Ma tra questi predoni confederati – e tra i loro fiancheggiatori – ci sarebbero stati, con ruoli notevoli, anche popolazioni dell’area italica. Gli Shardana, o più correttamente Sherdana, erano una delle popolazioni, citate dalle fonti egizie del II millennio a.C. appartenenti alla coalizione dei popoli del Mare; la loro presumibile identificazione con gli antichi Sardi è al momento oggetto di dibattito archeologico. I Šekeleš, sempre indicati tra le Popolazioni dei mari, sono stati associati ai Siculi, popolazione di lingua indoeuropea che si stanziò nella tarda età del bronzo in Sicilia orientale.

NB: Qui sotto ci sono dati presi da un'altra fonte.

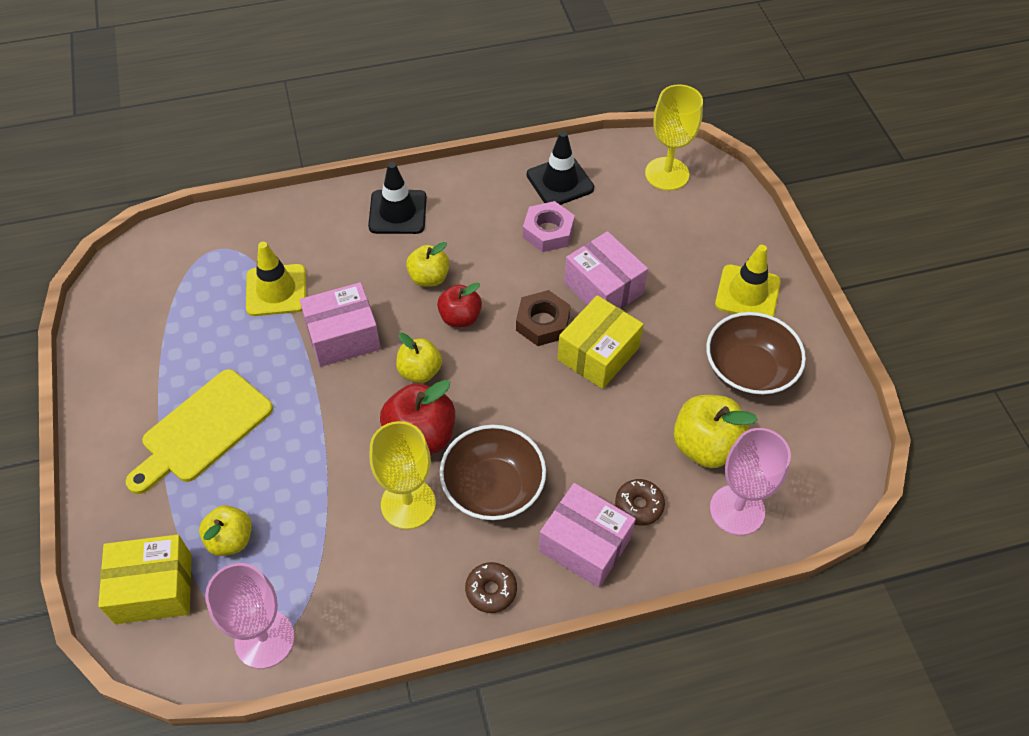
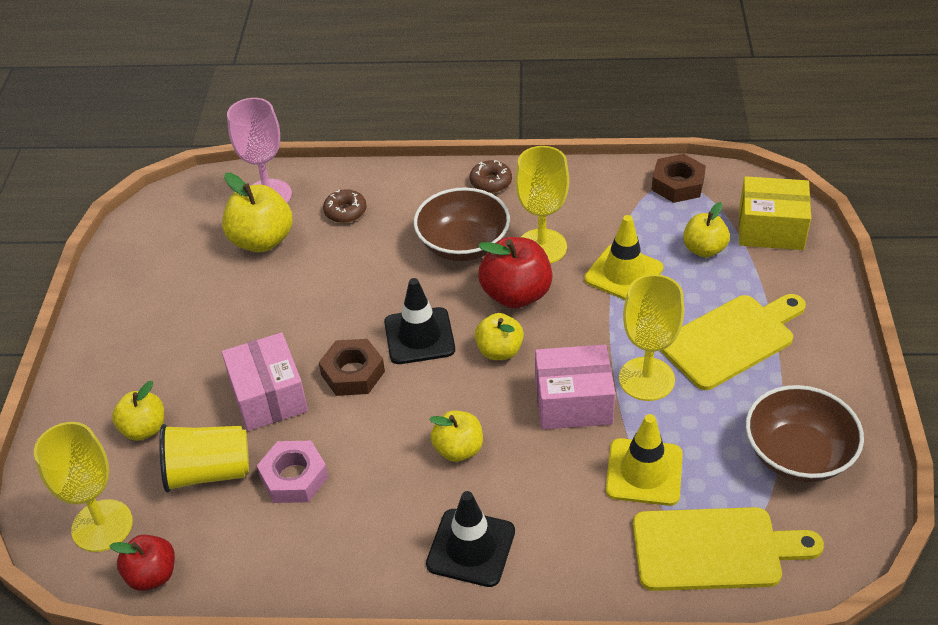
camera: 160 degrees left, 10 degrees down
pink goblet [205,563,295,669] -> brown nut [652,154,706,203]
red apple [437,283,482,327] -> red apple moved to [110,535,175,591]
black traffic cone [527,131,594,205] -> black traffic cone moved to [384,278,455,364]
pink box [539,483,636,588] -> none
yellow box [557,295,644,389] -> none
brown bowl [706,312,806,397] -> brown bowl moved to [746,385,864,482]
yellow traffic cone [715,245,781,317] -> yellow traffic cone moved to [584,215,664,300]
none -> yellow apple [112,381,164,441]
none -> yellow cup [159,424,249,493]
none -> yellow goblet [619,274,684,401]
none -> yellow cutting board [633,507,824,591]

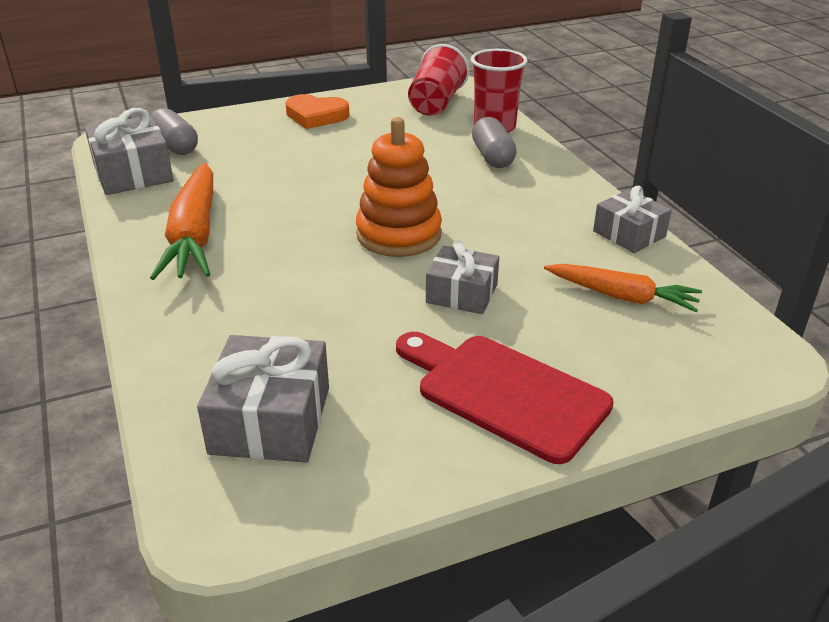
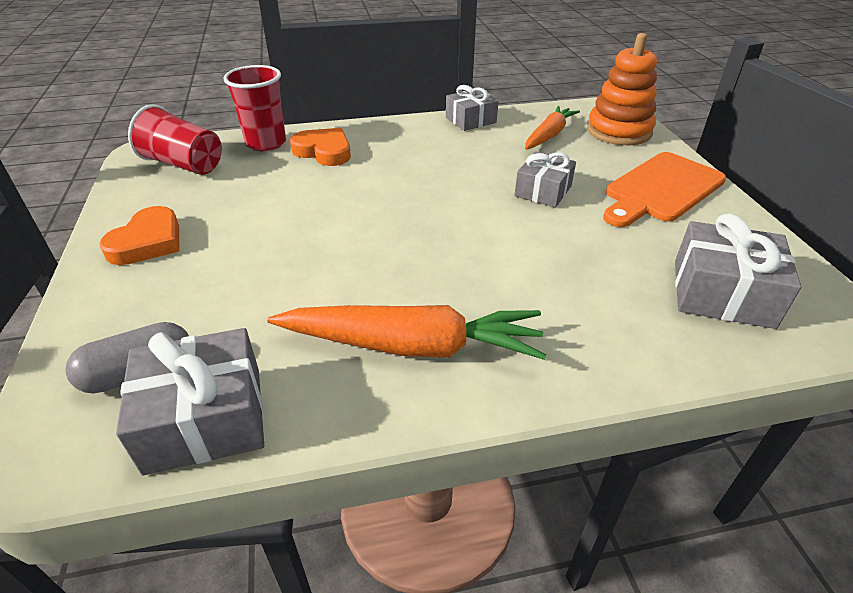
camera: 80 degrees left, 5 degrees up
orange stacking toy [356,117,442,257] -> orange stacking toy moved to [587,33,657,145]
red cutting board [396,332,614,464] -> orange cutting board [603,152,726,227]
grey capsule [472,117,517,168] -> orange heart [290,128,351,166]

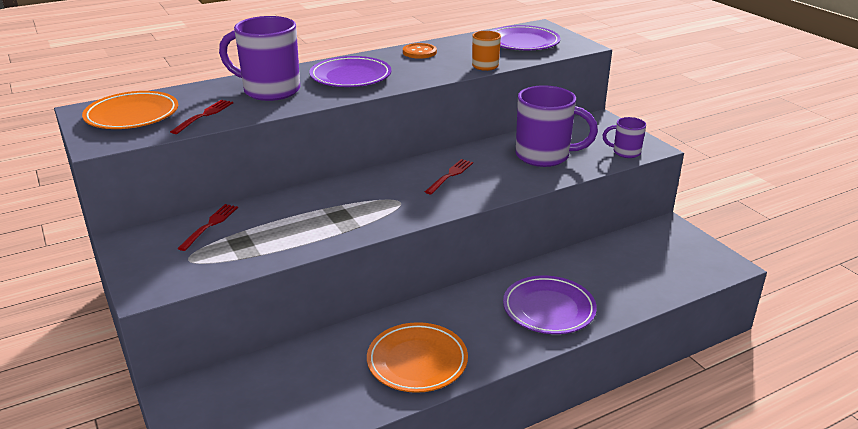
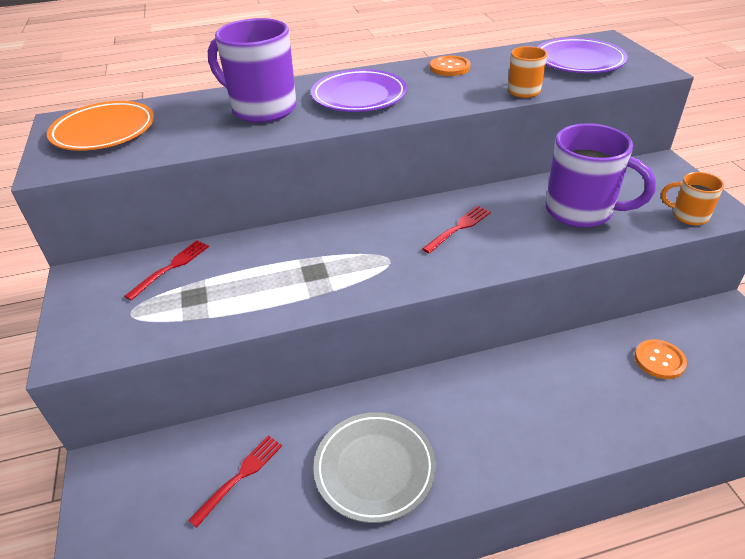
camera: 15 degrees right, 10 degrees up
red fork [170,100,233,134] -> red fork moved to [188,435,282,528]
orange plate [367,322,468,393] -> grey plate [313,412,436,523]
purple plate [503,275,597,334] -> none
purple mug [602,117,646,158] -> orange mug [661,172,724,226]
none -> orange button [635,339,687,379]

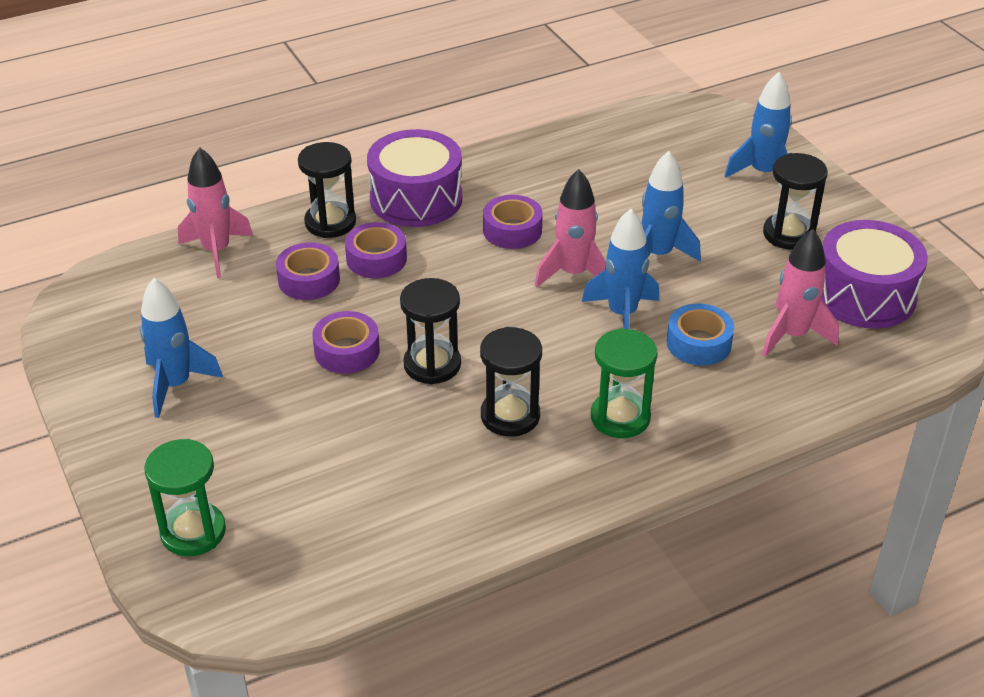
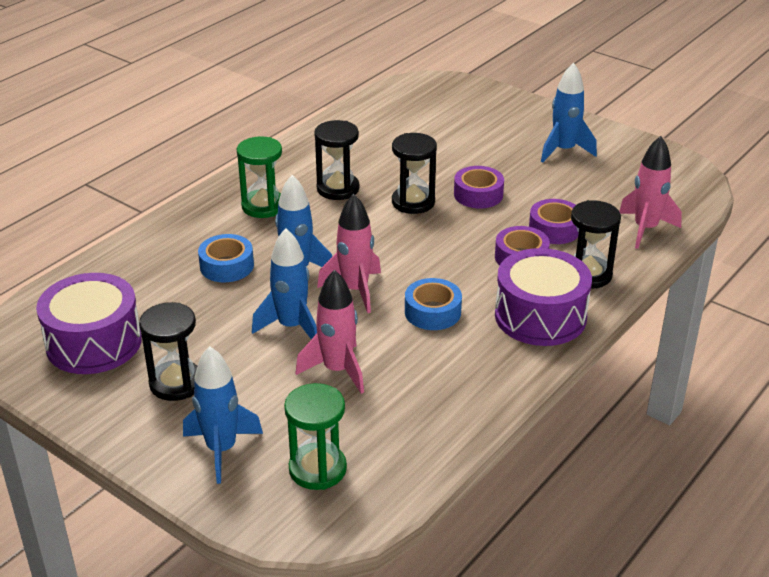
camera: 155 degrees right, 5 degrees down
green hourglass [144,439,226,556] -> green hourglass moved to [284,383,347,490]
purple tape [483,195,543,249] -> blue tape [405,278,462,330]
pink rocket [762,229,839,357] -> pink rocket moved to [296,270,364,394]

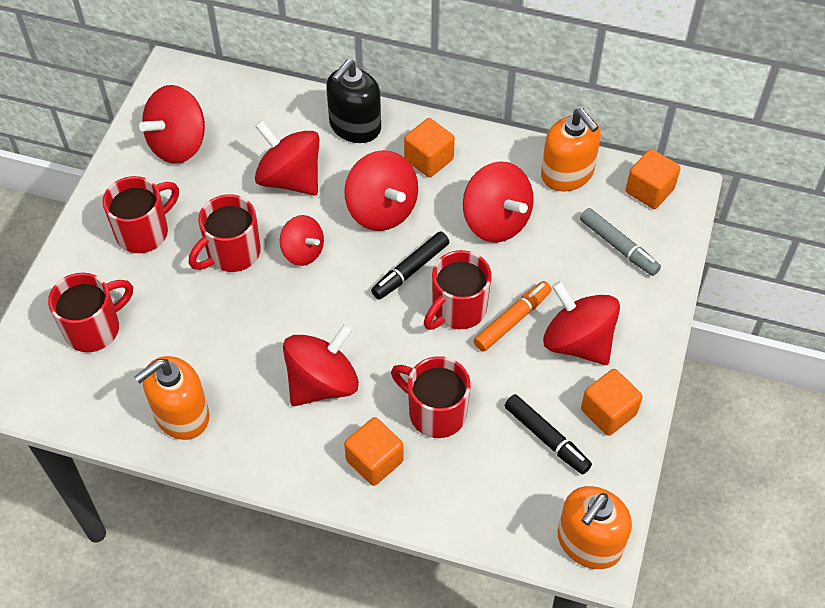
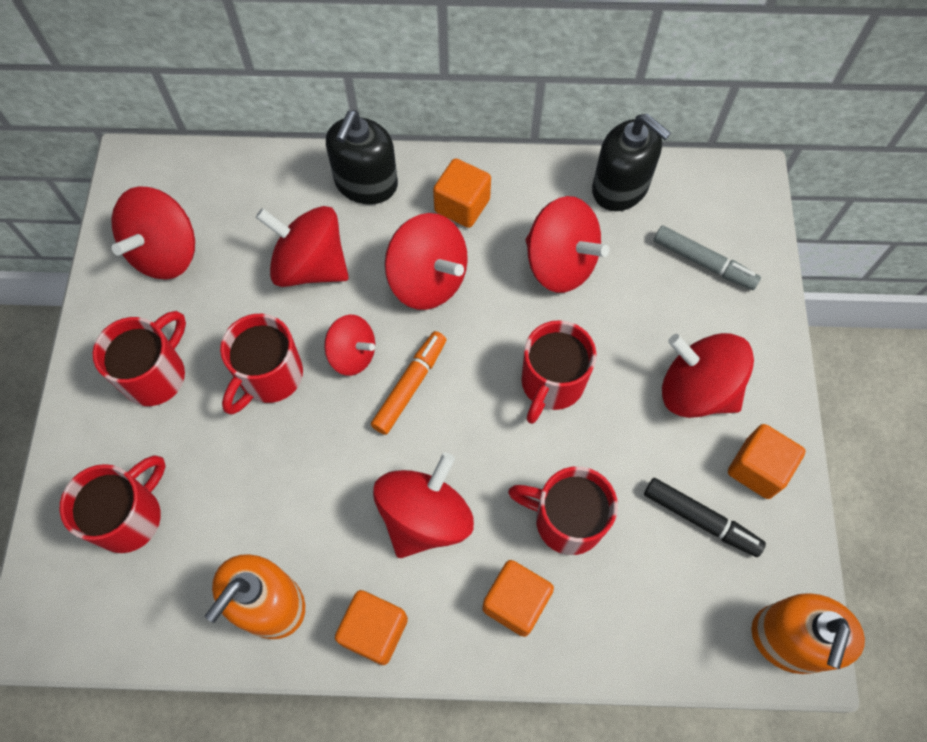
camera: 15 degrees left, 10 degrees up
black marker [371,231,449,300] -> none
orange marker [474,281,552,352] -> orange marker moved to [371,331,447,435]
orange soap dispenser [541,108,601,192] -> black soap dispenser [592,114,671,211]
orange cube [626,149,680,209] -> orange cube moved to [335,590,408,665]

Tra queste turbolente gente di mare, anche i Tereš, conosciuti anche come Turša, forse Tirsenoi o “Tirreni”, il nome con cui gli autori greci si riferivano agli Etruschi. L’idea di una connessione tra i Tirreni e il mondo del Mar Egeo è emersa successivamente al ritrovamento della Stele di Lemno sull’isola di Lemno nel 1885. Questa stele presenta un’iscrizione in una lingua ritenuta correlata all’etrusco più arcaico, attestato nell’area dell’Etruria meridionale. Alcuni studiosi, come lo storico olandese Luuk de Ligt, ipotizzano che la presenza di una comunità che parlava una lingua simile all’etrusco sull’isola di Lemno nel VI secolo a.C. possa essere stata il risultato di movimenti di mercenari provenienti dalla penisola italica e arruolati dai Micenei. Similmente, l’archeologo austriaco Reinhard Jung suggerisce che i movimenti di guerrieri dall’Italia all’Egeo e al Vicino Oriente potrebbero essere stati associati ai Popoli del Mare.
Altri studiosi, come Norbert Oettinger, Robert Drews, Michel Gras e Carlo De Simone, interpretano la presenza di insediamenti etruschi sull’isola di Lemno prima del 700 a.C. come indicativa di attività piratesca o commerciale degli Etruschi nella regione.